Sitting in his hotel room, Murray gently disagrees. “The private me just gets lost and wanders, and is more easily bushwhacked and taken down for dreaming nonsensical stuff. The public me can get a bit more emotional because people are pushing my buttons. But when I’m at my best? The working part of me. I get a lot more done. By really getting into your work, the nonessential stuff drops away.” Through this lens, Murray’s ongoing adventures with the public can be considered an effort to make real life more like the movies.
In 2011, Murray filmed a promotional video for the Trident Academy near Charleston; one of his six sons was a student there. (Murray has been married and divorced twice.) Director David W. Smith was working on the shoot. “He came in hot and a little grumpy,” Smith says. “He was about 30 minutes late, and he complained that there were too many lights. He had a script, but he sat down in the school library and ad-libbed the whole thing. He got all these teddy bears and had a conversation with them. We’re looking at each other – this guy is off-his-face crazy – but there was a method to his madness.”
Murray loosened up as he played basketball with the school’s kids, and stuck around for lunch (his request: a tuna sandwich with no crusts), ultimately signing autographs and taking pictures.
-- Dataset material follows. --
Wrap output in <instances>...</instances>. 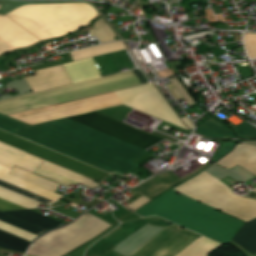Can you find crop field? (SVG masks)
Returning a JSON list of instances; mask_svg holds the SVG:
<instances>
[{"label": "crop field", "instance_id": "8a807250", "mask_svg": "<svg viewBox=\"0 0 256 256\" xmlns=\"http://www.w3.org/2000/svg\"><path fill=\"white\" fill-rule=\"evenodd\" d=\"M0 129L107 172L129 174L143 151L66 119L29 126L0 114Z\"/></svg>", "mask_w": 256, "mask_h": 256}, {"label": "crop field", "instance_id": "ac0d7876", "mask_svg": "<svg viewBox=\"0 0 256 256\" xmlns=\"http://www.w3.org/2000/svg\"><path fill=\"white\" fill-rule=\"evenodd\" d=\"M115 94L120 99L122 104L126 106L186 129L153 84H146L116 91ZM115 94L114 92H111L65 104H55L8 116L29 125H33L67 116L121 105V102Z\"/></svg>", "mask_w": 256, "mask_h": 256}, {"label": "crop field", "instance_id": "34b2d1b8", "mask_svg": "<svg viewBox=\"0 0 256 256\" xmlns=\"http://www.w3.org/2000/svg\"><path fill=\"white\" fill-rule=\"evenodd\" d=\"M213 209L170 190L135 212L143 217L158 215L200 235L229 242L243 222Z\"/></svg>", "mask_w": 256, "mask_h": 256}, {"label": "crop field", "instance_id": "412701ff", "mask_svg": "<svg viewBox=\"0 0 256 256\" xmlns=\"http://www.w3.org/2000/svg\"><path fill=\"white\" fill-rule=\"evenodd\" d=\"M174 189L244 221L256 216V200L234 197L228 187L205 172ZM231 240L255 254L256 217L245 222Z\"/></svg>", "mask_w": 256, "mask_h": 256}, {"label": "crop field", "instance_id": "f4fd0767", "mask_svg": "<svg viewBox=\"0 0 256 256\" xmlns=\"http://www.w3.org/2000/svg\"><path fill=\"white\" fill-rule=\"evenodd\" d=\"M96 15L87 3H68L25 5L5 16L42 41L80 29Z\"/></svg>", "mask_w": 256, "mask_h": 256}, {"label": "crop field", "instance_id": "dd49c442", "mask_svg": "<svg viewBox=\"0 0 256 256\" xmlns=\"http://www.w3.org/2000/svg\"><path fill=\"white\" fill-rule=\"evenodd\" d=\"M132 71L141 84L147 83L144 75L138 69ZM132 71L2 100L0 101V113L8 115L139 85L140 82Z\"/></svg>", "mask_w": 256, "mask_h": 256}, {"label": "crop field", "instance_id": "e52e79f7", "mask_svg": "<svg viewBox=\"0 0 256 256\" xmlns=\"http://www.w3.org/2000/svg\"><path fill=\"white\" fill-rule=\"evenodd\" d=\"M0 141L11 146L22 149L30 154L63 166L67 169L101 181L102 178L108 174L91 168L87 165L59 155L55 152L22 140L18 137L0 131ZM0 142V164L11 168L13 165H16L22 169H25L29 172H34L35 169L43 162V160L35 158L26 154V152L19 150L17 148L11 147L4 143Z\"/></svg>", "mask_w": 256, "mask_h": 256}, {"label": "crop field", "instance_id": "d8731c3e", "mask_svg": "<svg viewBox=\"0 0 256 256\" xmlns=\"http://www.w3.org/2000/svg\"><path fill=\"white\" fill-rule=\"evenodd\" d=\"M0 198L5 199L7 201H10L14 204H17L19 206H22L26 209H32L36 208L39 203L34 202L32 200H29L25 197H22L20 195H17L15 193H12L10 191H7L3 188H0ZM0 199V211L6 212V211H14V210H26L22 207H19L17 205H14L10 202H7L5 200ZM0 212V221L4 222L6 224H9L11 226H14L16 228H19L21 230H24L26 232H29L31 234H34L36 236H39L40 234L46 232L47 230H50L55 227L62 226L64 224L56 222L54 220H51L49 218H46L44 216H41L37 213H34L32 211H14V212H6V214H9L11 216L17 217L19 219H22L24 221H27L29 223H32L34 225L40 226H34L32 224H29L27 222H24L22 220H19L17 218L11 217L9 215H6L4 213ZM0 222V229L7 231L9 233H12L14 235H17L19 237H22L24 239H27L29 241L33 240L36 236L31 235L29 233H26L24 231H21L19 229H16L14 227H11L9 225H6L4 223Z\"/></svg>", "mask_w": 256, "mask_h": 256}, {"label": "crop field", "instance_id": "5a996713", "mask_svg": "<svg viewBox=\"0 0 256 256\" xmlns=\"http://www.w3.org/2000/svg\"><path fill=\"white\" fill-rule=\"evenodd\" d=\"M108 226L110 225L86 213L73 224L46 234L35 242L63 255Z\"/></svg>", "mask_w": 256, "mask_h": 256}, {"label": "crop field", "instance_id": "3316defc", "mask_svg": "<svg viewBox=\"0 0 256 256\" xmlns=\"http://www.w3.org/2000/svg\"><path fill=\"white\" fill-rule=\"evenodd\" d=\"M126 143L147 149L163 139L150 136L136 129L108 119L94 112L66 118Z\"/></svg>", "mask_w": 256, "mask_h": 256}, {"label": "crop field", "instance_id": "28ad6ade", "mask_svg": "<svg viewBox=\"0 0 256 256\" xmlns=\"http://www.w3.org/2000/svg\"><path fill=\"white\" fill-rule=\"evenodd\" d=\"M199 236L172 224L129 256H175Z\"/></svg>", "mask_w": 256, "mask_h": 256}, {"label": "crop field", "instance_id": "d1516ede", "mask_svg": "<svg viewBox=\"0 0 256 256\" xmlns=\"http://www.w3.org/2000/svg\"><path fill=\"white\" fill-rule=\"evenodd\" d=\"M10 170L11 169L0 165V179H3L5 181H7V182H10V183L15 184L17 186H20V187L25 188L27 190H30L32 192H35V193H37L39 195H42V196L47 197L49 199H52L54 201L58 200L61 197L58 194H54V193H52L50 191H47V190L42 189V188H40L38 186H35L33 184H30V183H28L26 181H23L21 179H18V178L14 177V176H11V175L7 174ZM3 180H0V186H3V187L8 188L10 190H13L15 192H18L20 194H23L25 196H28L30 198H33V199L38 200L40 202H43L45 204H51V203L54 202L52 200H49V199L44 198L42 196H39V195H37L35 193H32L30 191H27L25 189H22L20 187H17L15 185L7 183V182H5Z\"/></svg>", "mask_w": 256, "mask_h": 256}, {"label": "crop field", "instance_id": "22f410ed", "mask_svg": "<svg viewBox=\"0 0 256 256\" xmlns=\"http://www.w3.org/2000/svg\"><path fill=\"white\" fill-rule=\"evenodd\" d=\"M38 40L4 16H0V53L28 46Z\"/></svg>", "mask_w": 256, "mask_h": 256}, {"label": "crop field", "instance_id": "cbeb9de0", "mask_svg": "<svg viewBox=\"0 0 256 256\" xmlns=\"http://www.w3.org/2000/svg\"><path fill=\"white\" fill-rule=\"evenodd\" d=\"M33 73L35 76L25 78L33 92L71 83L63 65L35 71Z\"/></svg>", "mask_w": 256, "mask_h": 256}, {"label": "crop field", "instance_id": "5142ce71", "mask_svg": "<svg viewBox=\"0 0 256 256\" xmlns=\"http://www.w3.org/2000/svg\"><path fill=\"white\" fill-rule=\"evenodd\" d=\"M215 164L227 169L238 164L256 175V147L238 143L231 153Z\"/></svg>", "mask_w": 256, "mask_h": 256}, {"label": "crop field", "instance_id": "d9b57169", "mask_svg": "<svg viewBox=\"0 0 256 256\" xmlns=\"http://www.w3.org/2000/svg\"><path fill=\"white\" fill-rule=\"evenodd\" d=\"M180 182L182 181L179 180L174 174L172 175L170 171H167L141 183V188H132V190L149 199H152Z\"/></svg>", "mask_w": 256, "mask_h": 256}, {"label": "crop field", "instance_id": "733c2abd", "mask_svg": "<svg viewBox=\"0 0 256 256\" xmlns=\"http://www.w3.org/2000/svg\"><path fill=\"white\" fill-rule=\"evenodd\" d=\"M72 83L100 77L91 58L64 65Z\"/></svg>", "mask_w": 256, "mask_h": 256}, {"label": "crop field", "instance_id": "4a817a6b", "mask_svg": "<svg viewBox=\"0 0 256 256\" xmlns=\"http://www.w3.org/2000/svg\"><path fill=\"white\" fill-rule=\"evenodd\" d=\"M126 49L121 41L71 52L72 60H79Z\"/></svg>", "mask_w": 256, "mask_h": 256}, {"label": "crop field", "instance_id": "bc2a9ffb", "mask_svg": "<svg viewBox=\"0 0 256 256\" xmlns=\"http://www.w3.org/2000/svg\"><path fill=\"white\" fill-rule=\"evenodd\" d=\"M196 132H198L201 135L209 136V137H215V138H229L233 137L232 132L213 119L212 117L209 118L207 121L202 123L200 126H198L195 129Z\"/></svg>", "mask_w": 256, "mask_h": 256}, {"label": "crop field", "instance_id": "214f88e0", "mask_svg": "<svg viewBox=\"0 0 256 256\" xmlns=\"http://www.w3.org/2000/svg\"><path fill=\"white\" fill-rule=\"evenodd\" d=\"M217 245L219 244L200 237L177 256H205Z\"/></svg>", "mask_w": 256, "mask_h": 256}, {"label": "crop field", "instance_id": "92a150f3", "mask_svg": "<svg viewBox=\"0 0 256 256\" xmlns=\"http://www.w3.org/2000/svg\"><path fill=\"white\" fill-rule=\"evenodd\" d=\"M9 174L14 175L16 177H19V178H21L23 180H26L28 182H31L33 184H36L38 186H41L43 188H46V189H48L50 191H53L55 193H56L57 189L59 188V185H57L55 183H52L50 181H47V180H45L43 178H40V177H38L36 175H33V174L29 173V172H26L24 170H21V169H19L17 167H14L9 172Z\"/></svg>", "mask_w": 256, "mask_h": 256}, {"label": "crop field", "instance_id": "dafd665d", "mask_svg": "<svg viewBox=\"0 0 256 256\" xmlns=\"http://www.w3.org/2000/svg\"><path fill=\"white\" fill-rule=\"evenodd\" d=\"M41 167H43V168H45V169H48V170H50V171H52V172H55V173H57V174H60V175H62V176H65V177H67V178H70V179H72V180H75V181H77V182H80V183H82V184H84V185H86V186L92 187V188L99 186V184L93 182V180H91V179H89V178H86V177H84V176H81V175H79V174H76V173H74V172H71V171L66 170V169H64V168H61V167H59V166L53 165V164L48 163V162H46V161H44V162L41 164Z\"/></svg>", "mask_w": 256, "mask_h": 256}, {"label": "crop field", "instance_id": "00972430", "mask_svg": "<svg viewBox=\"0 0 256 256\" xmlns=\"http://www.w3.org/2000/svg\"><path fill=\"white\" fill-rule=\"evenodd\" d=\"M92 28L93 29L87 31L88 35L96 36L99 39L100 43L114 40V33L111 31V29L102 18H100V20L97 21Z\"/></svg>", "mask_w": 256, "mask_h": 256}, {"label": "crop field", "instance_id": "a9b5d70f", "mask_svg": "<svg viewBox=\"0 0 256 256\" xmlns=\"http://www.w3.org/2000/svg\"><path fill=\"white\" fill-rule=\"evenodd\" d=\"M170 81L172 84L167 85L166 87L176 100L184 98L189 106L195 104L176 78H172Z\"/></svg>", "mask_w": 256, "mask_h": 256}, {"label": "crop field", "instance_id": "4177f3b9", "mask_svg": "<svg viewBox=\"0 0 256 256\" xmlns=\"http://www.w3.org/2000/svg\"><path fill=\"white\" fill-rule=\"evenodd\" d=\"M34 174H37V175L42 176L44 178L50 179V180L55 181L57 183L63 184L65 186H67L71 183L77 184V182H75V181H72L70 179L64 178V177L59 176L57 174H54V173H52L50 171H47L45 169H42L40 167L34 172Z\"/></svg>", "mask_w": 256, "mask_h": 256}, {"label": "crop field", "instance_id": "730fd06b", "mask_svg": "<svg viewBox=\"0 0 256 256\" xmlns=\"http://www.w3.org/2000/svg\"><path fill=\"white\" fill-rule=\"evenodd\" d=\"M244 44L248 57H256V34L244 33Z\"/></svg>", "mask_w": 256, "mask_h": 256}, {"label": "crop field", "instance_id": "eef30255", "mask_svg": "<svg viewBox=\"0 0 256 256\" xmlns=\"http://www.w3.org/2000/svg\"><path fill=\"white\" fill-rule=\"evenodd\" d=\"M230 127L234 130L237 137L256 135V128L245 121L236 127L234 125Z\"/></svg>", "mask_w": 256, "mask_h": 256}, {"label": "crop field", "instance_id": "ae1a2a85", "mask_svg": "<svg viewBox=\"0 0 256 256\" xmlns=\"http://www.w3.org/2000/svg\"><path fill=\"white\" fill-rule=\"evenodd\" d=\"M233 146H234V143H222L221 147L219 148V150L217 151V153L213 157L212 161H215L217 158H219L220 156L225 154L227 151L232 149Z\"/></svg>", "mask_w": 256, "mask_h": 256}, {"label": "crop field", "instance_id": "d3111659", "mask_svg": "<svg viewBox=\"0 0 256 256\" xmlns=\"http://www.w3.org/2000/svg\"><path fill=\"white\" fill-rule=\"evenodd\" d=\"M99 238H101V237H99V236L96 237V238H95L94 240H92L91 242H89V243H87V244L81 246L80 248H78V249L72 251L71 253H69V254H67V255H69V256H82L83 251H84L88 246H90L91 244H93V243H94L97 239H99Z\"/></svg>", "mask_w": 256, "mask_h": 256}, {"label": "crop field", "instance_id": "750c4746", "mask_svg": "<svg viewBox=\"0 0 256 256\" xmlns=\"http://www.w3.org/2000/svg\"><path fill=\"white\" fill-rule=\"evenodd\" d=\"M50 210H53V211H56V212H59V213H62L64 215H67V216H70L72 218H76L77 216L80 215V213H76V212H73L71 210H68L66 208H62V207H56V208H52Z\"/></svg>", "mask_w": 256, "mask_h": 256}, {"label": "crop field", "instance_id": "bd1437ed", "mask_svg": "<svg viewBox=\"0 0 256 256\" xmlns=\"http://www.w3.org/2000/svg\"><path fill=\"white\" fill-rule=\"evenodd\" d=\"M149 199L145 198V197H140L139 199H137L136 201H134L133 203H131L130 205H128L129 208L131 209H136L137 207H139L140 205L144 204L145 202H147Z\"/></svg>", "mask_w": 256, "mask_h": 256}, {"label": "crop field", "instance_id": "1d83c4d3", "mask_svg": "<svg viewBox=\"0 0 256 256\" xmlns=\"http://www.w3.org/2000/svg\"><path fill=\"white\" fill-rule=\"evenodd\" d=\"M184 122V124L188 127V128H193V124L192 122L189 120V118L187 116L181 118Z\"/></svg>", "mask_w": 256, "mask_h": 256}, {"label": "crop field", "instance_id": "120bbe31", "mask_svg": "<svg viewBox=\"0 0 256 256\" xmlns=\"http://www.w3.org/2000/svg\"><path fill=\"white\" fill-rule=\"evenodd\" d=\"M254 191H256V189Z\"/></svg>", "mask_w": 256, "mask_h": 256}]
</instances>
Smith recalls, “As the shoot went on, he became more and more like the guy that everyone thinks they know, which I guess is who he actually is.” Smith asked Murray if he would walk down the hall with the crew members so they could make a short film of it. Murray was confused, but he complied – when the camera cut, he kept walking, heading to his car without breaking stride.
Smith played the footage in slow motion, set an old Kinks song to it and had a short Bill Murray film that looked like an outtake from a Wes Anderson movie. Ultimately, about 2 million people watched an online one-minute film of Bill Murray (and four other guys) walking down a hallway in slow motion. Smith had internalized one of Murray’s principles: Don’t accept the world as it is, but find some way to inject life into its most mundane moments.
Another essential Murray principle: Wear your wisdom lightly, so insights arrive as punch lines. When pressed about his interactions with the public, he admits that the encounters are, to a certain extent, “selfish.” Murray shifts his weight on the couch and explains, “My hope, always, is that it’s going to wake me up. I’m only connected for seconds, minutes a day, sometimes. And suddenly, you go, ‘Holy cow, I’ve been asleep for two days. I’ve been doing things, but I’m just out.’ If I see someone who’s out cold on their feet, I’m going to try to wake that person up. It’s what I’d want someone to do for me. Wake me the hell up and come back to the planet.”
Doing a Q&A at a Toronto movie theater, Murray is asked, “How does it feel to be Bill Murray?” – and he takes the extremely meta query seriously, asking the audience to consider the sensation of self-awareness. “There’s a wonderful sense of well-being that begins to circulate . . . up and down your spine,” Murray says. “And you feel something that makes you almost want to smile. So what’s it like to be me? Ask yourself, ‘What’s it like to be me?‘ The only way we’ll ever know what it’s like to be you is if you work your best at being you as often as you can, and keep reminding yourself that’s where home is.” As the audience applauds, Bill Murray smiles inscrutably, alone in a crowded room, safe at home.